Урок был жесток и ужасен. Вспомните, какую безрассудную страсть внушила ему эта женщина, едва промелькнув перед ним подобно видению! Что он мог знать о ней? Да и хотел ли он что-либо знать, видеть, анализировать?
В час скорби, когда в отчаянии от бесконечных неудач он хотел искать у смерти покоя, в котором постоянно отказывала ему жизнь, когда изгнанный де Беленом, обвиняемый «Поджигательницей» на смертном одре, ввергнутый в таинственную бездну, глубины которой он даже не пытался измерить, несчастный остался один на один со своим отчаянием, без друзей, без поддержки, именно в эту ужасную минуту и вошла она в его жизнь. Она была прекрасна Глубокая, самоотверженная любовь светилась в ней, придавая особый блеск, особую лучезарность ее красоте, особую проникновенность ее словам, особую силу ее колдовским чарам. Жак тогда с благоговением шептал имя Изабеллы, казавшейся ему чистейшим, достойным обожания существом!
И вот на сцену выходит Сильвереаль! Он груб, нагл, циничен. Но он принес тот фонарь, который озарил мрак. Он принес правду! Правду о том, что всей окружающей его роскошью Жак обязан был многочисленным любовникам Тении! Каждая из ее драгоценностей, каждый из ее нарядов был ценой продажных ласк!
И его, Жака, могли обвинить в пользовании плодами этого постыдного торга!

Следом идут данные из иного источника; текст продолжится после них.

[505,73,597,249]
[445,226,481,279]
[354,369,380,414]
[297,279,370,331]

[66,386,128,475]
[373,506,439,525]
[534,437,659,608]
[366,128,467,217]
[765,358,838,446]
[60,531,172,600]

Да, он дал пощечину де Белену! Но разве этим было смыто его бесчестие? Драться, убить герцога — значило ли это уменьшить вероятность обвинения? Тогда он оттолкнул от себя эту женщину.

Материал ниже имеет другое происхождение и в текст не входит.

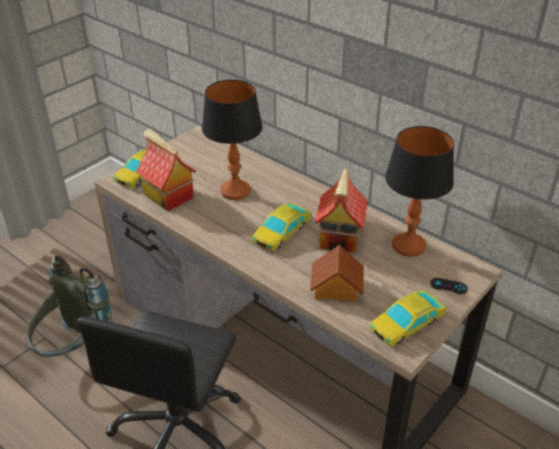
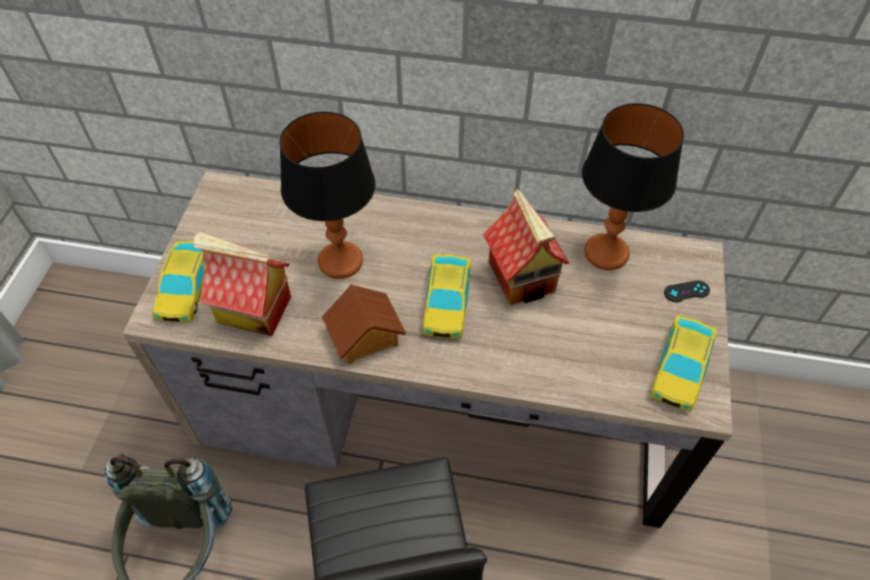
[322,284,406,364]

Он не убил ее. Наверное, он не мог бы объяснить причину подобной жалости! И вот он снова одинокий, отвергнутый жизнью бедняк, не знающий, где преклонить голову! Он хотел покоя. Но злополучная судьба властно толкала его вперед.
Однако он старался не поддаваться отчаянию, не сгибаться, не терять надежды.
— Я буду бороться, — шептал он, широко шагая по пустынной дороге к Парижу. — Довольно слабости! Довольно трусости! Разве я не мужчина, разве я не могу, подобно другим, силой воли пробить себе дорогу? Я молод. Я чувствую в себе мужество и энергию возрожденного человека.
Вдруг он вздрогнул. Где-то сзади послышался шум чьих-то торопливых шагов. Кто-то преследовал его!
Хотя он и сам шел очень быстро, однако шаги слышались все ближе и ближе. Нет, это была не герцогиня, которая, повинуясь какой-нибудь безумной идее, могла пуститься в погоню за своим любовником. Шаги были тяжелые, мужские.